Opinions differ on effect salvinia has on property values at reservoir


Giant Salvinia has had a ripple effect on the Barnett Reservoir since it was discovered in Pelahatchie Bay last year.

Efforts to eradicate the invasive plant, which would take over the lake completely if left untreated, are necessary. However, as a result, there have been unavoidable financial effects on the real estate market and local businesses.

Dr. Patrick Weldon, like many other waterfront property owners in Pelahatchie Bay, saw the effect on real estate due to Giant Salvinia when the water level was lowered.
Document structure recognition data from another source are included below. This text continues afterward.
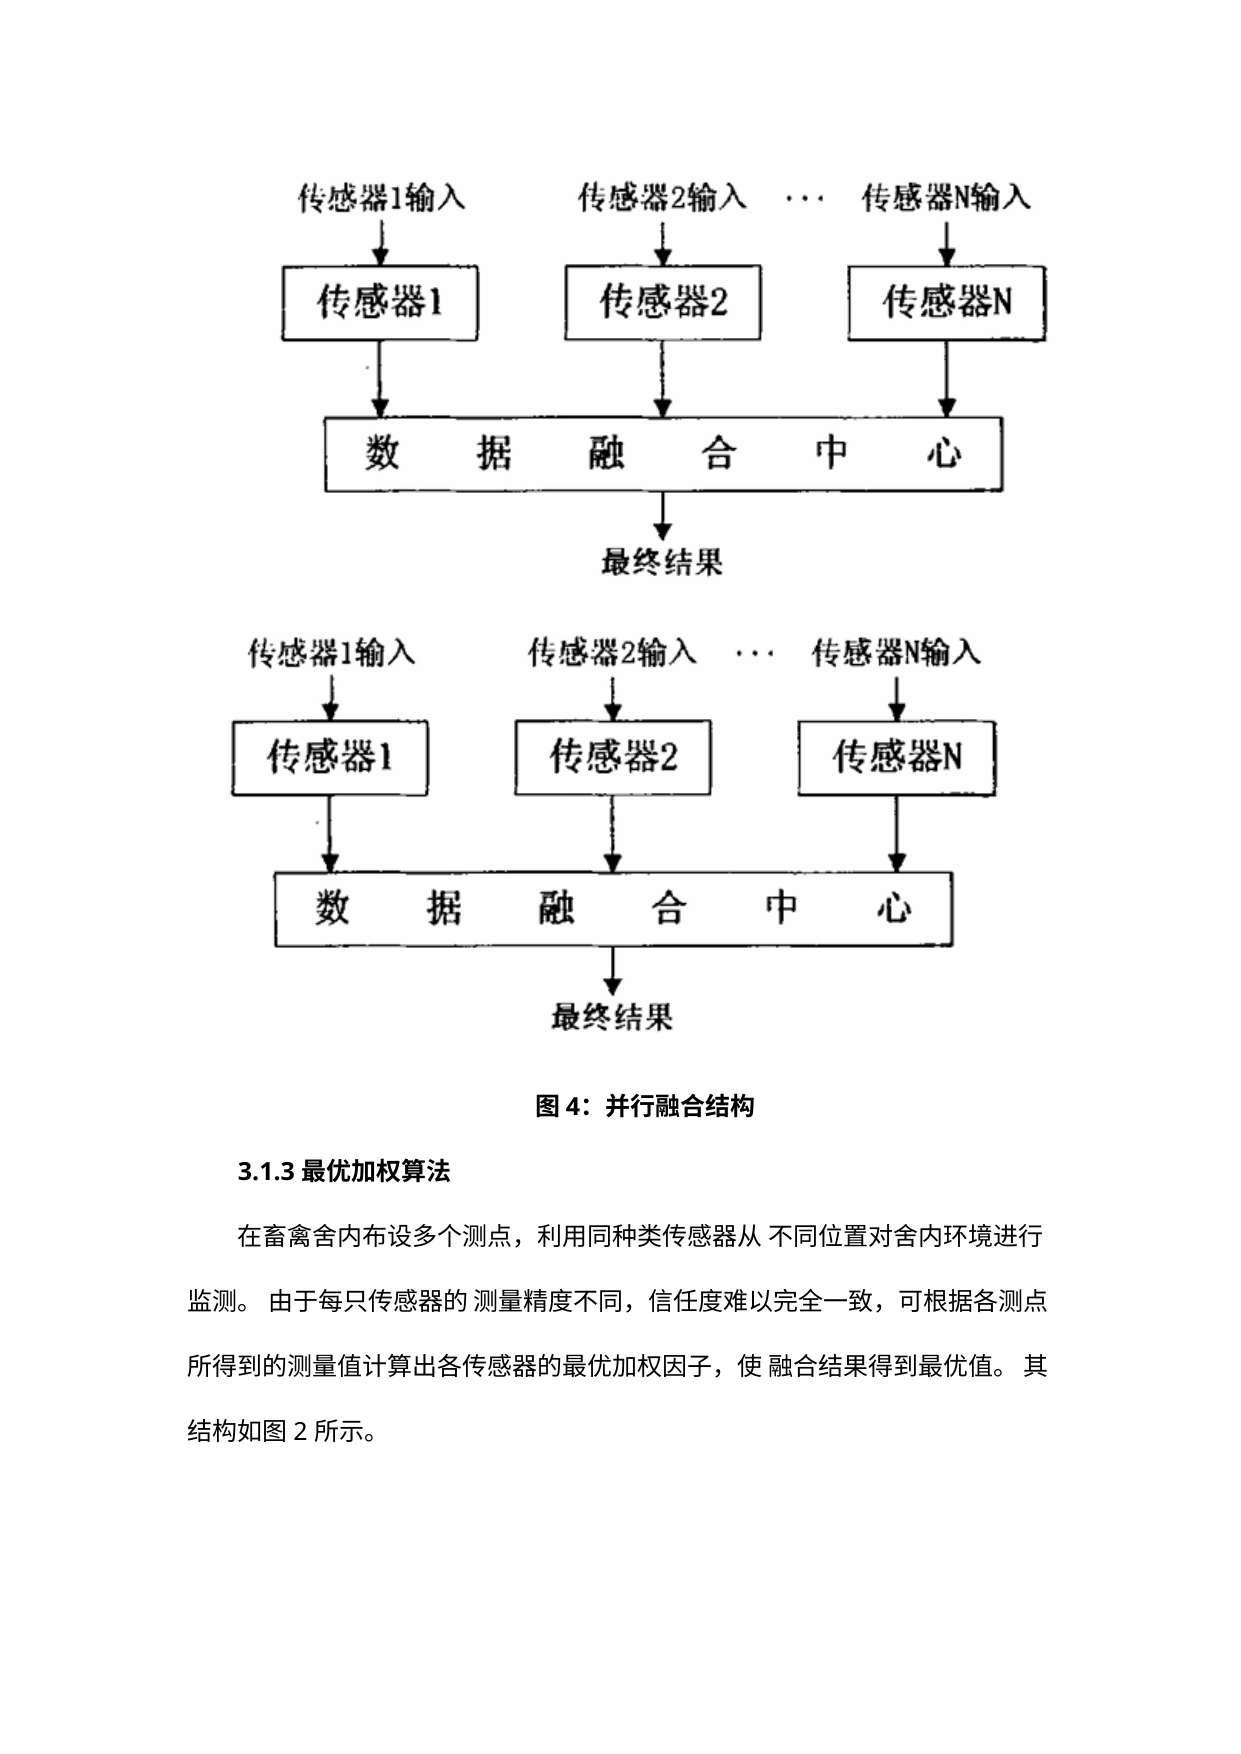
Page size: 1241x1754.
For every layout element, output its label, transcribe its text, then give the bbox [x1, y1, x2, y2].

text 图4：并行融合结构 [187, 1072, 1053, 1137]
text 在畜禽舍内布设多个测点，利用同种类传感器从 不同位置对舍内环境进行监测。 由于每只传感器的 测量精度不同，信任度难以完全一致，可根据各测点 所得到的测量值计算出各传感器的最优加权因子，使 融合结果得到最优值。 其结构如图 2 所示。 [187, 1202, 1053, 1462]
text 3.1.3 最优加权算法 [187, 1137, 1053, 1202]
picture [187, 624, 1053, 1065]
picture [237, 169, 1103, 610]
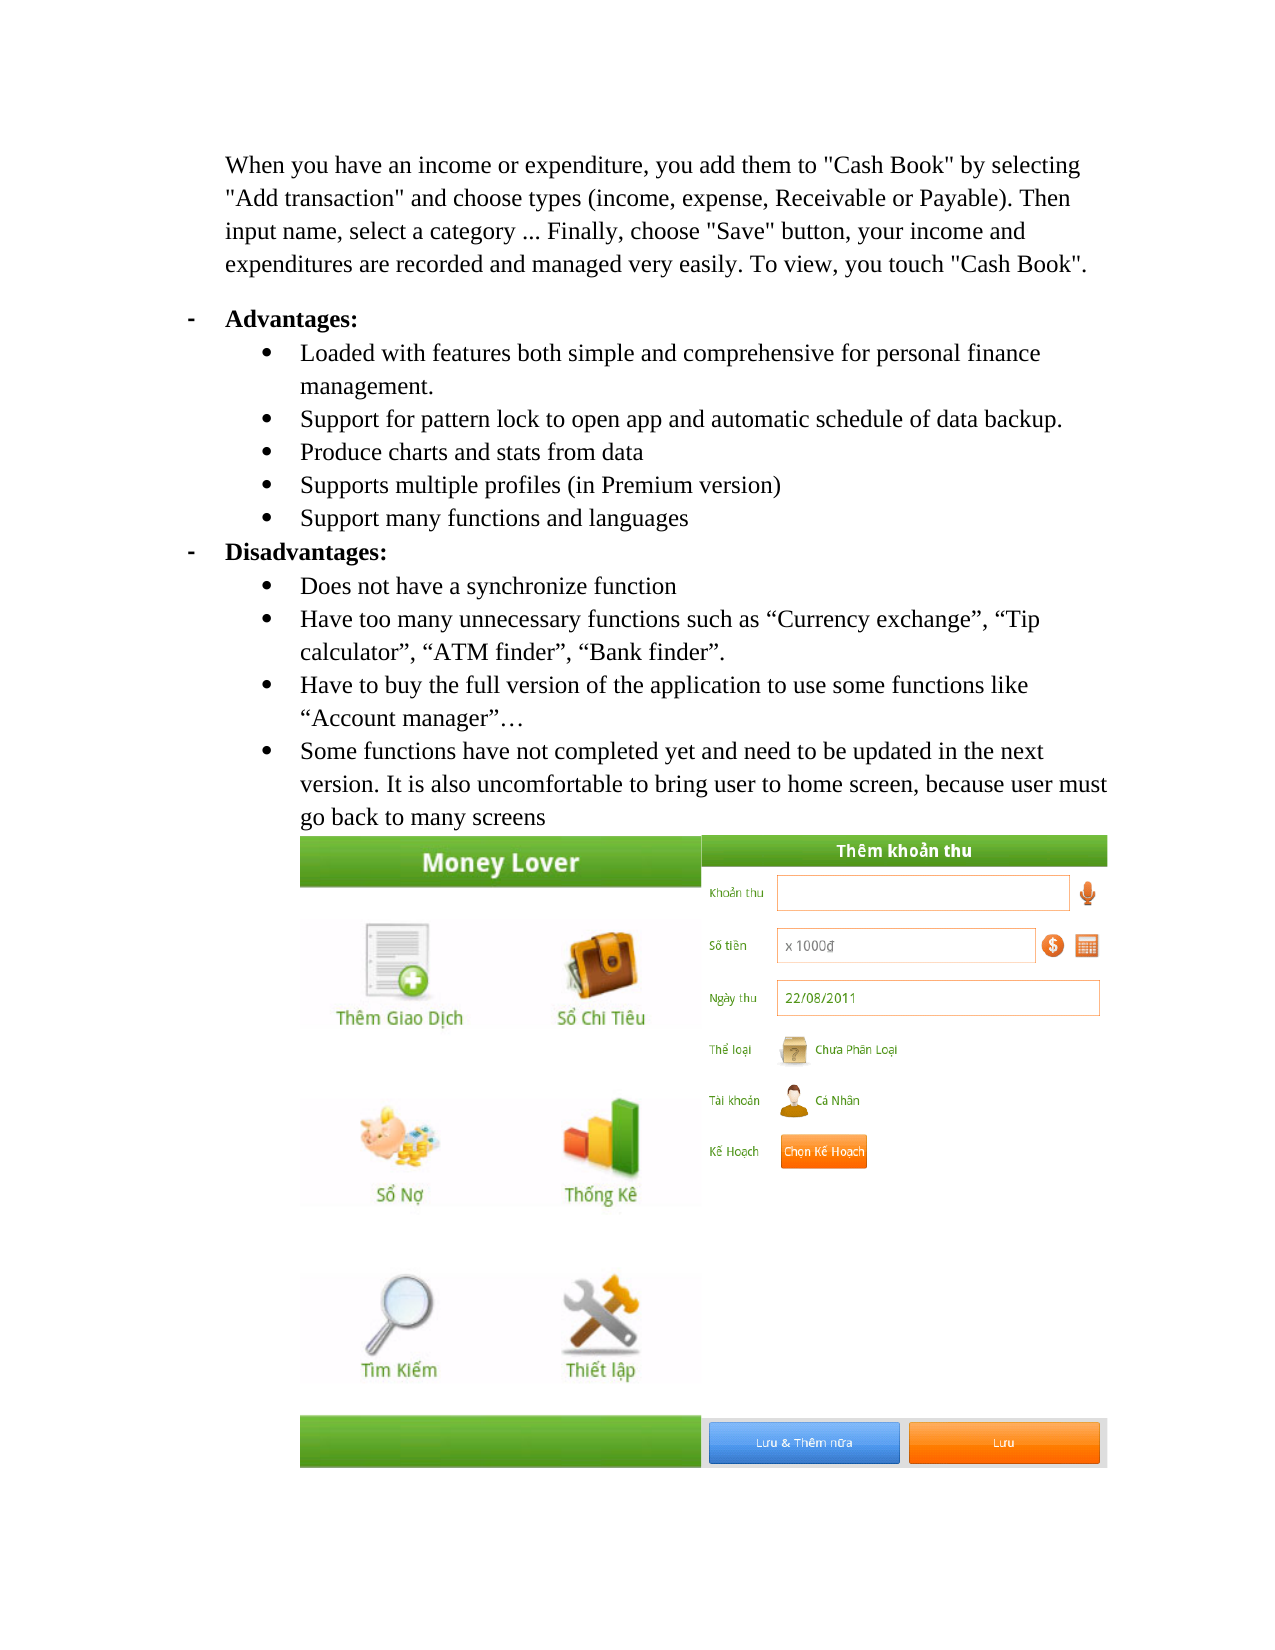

Weldon had just put his waterfront property in Fox Bay on the market.

“We just happened to put our house for sale at the same time that the water level was being lowered,” Weldon said, “which put my boat slip in about one foot of water.”

Potential buyers would show up to check out the home and property and leave after seeing the boat slip.

“They saw a house not on a lake, but on the mud,” he said. “We had this nice deck and boat slip with mud on it. It slowed down selling the house by six months.”

“We had a lot of people, especially from out of town who were looking for a house on the water, who saw the lack of water and dry boat slip and said, ‘No thanks,” Weldon said.

Real estate agent Stephanie Remore said that response has been common for out-of-town buyers looking for waterfront property at the reservoir.

“The biggest concern that I run into is from people who come in from out of state or out of town that don’t understand or aren’t familiar with how it works,” Remore said of lowering the lake levels. “Sometimes they don’t understand how it works with lowering the reservoir, and they have concerns about the impact long-term.”

“People worry about buying waterfront and not being able to use it,” she added.

As of November 15, Remore said there were 15 waterfront properties for sale in the Pelahatchie Bay area. There have been 45 waterfront properties sold in the area over the past year.

Remore has sold properties in Pelahatchie Bay over the years and has three active listings currently. She said it is common to see fewer properties on the market during the winter.“I have sold many in the past and have worked at various times with sellers there,” Remore said. “There has definitely been some hesitation in proceeding with purchases and not being able to use their watercrafts.”

“Some people are deciding to look at other areas and other lakes,” Remore said.

The minimum waterfront property values in Pelahatchie Bay is $225,000, and the maximum is $1.25 million.

Real estate agent Teresa Renkenberger said she has not seen a direct impact on the value of properties in Pelahatchie Bay at this point.

“I haven’t seen it make a change in the market. It may make a change eventually,” Renkenberger said.

In addition to the effects of the lower lake level, property owners have been impacted by the closing off of Pelahatchie Bay from the rest of the lake, with barriers in place under the bridge on the Causeway.

“While banning boat traffic under the bridge on the Causeway puts a burden on our Bay residents, other boaters and businesses, what transpired this week is exactly why it remained closed and will remain closed indefinitely,” Barnett Reservoir General Manager John Sigman said in a statement last month. “The booms will remain in place at the bridge. We simply cannot allow this plant to get to the main lake and beyond.”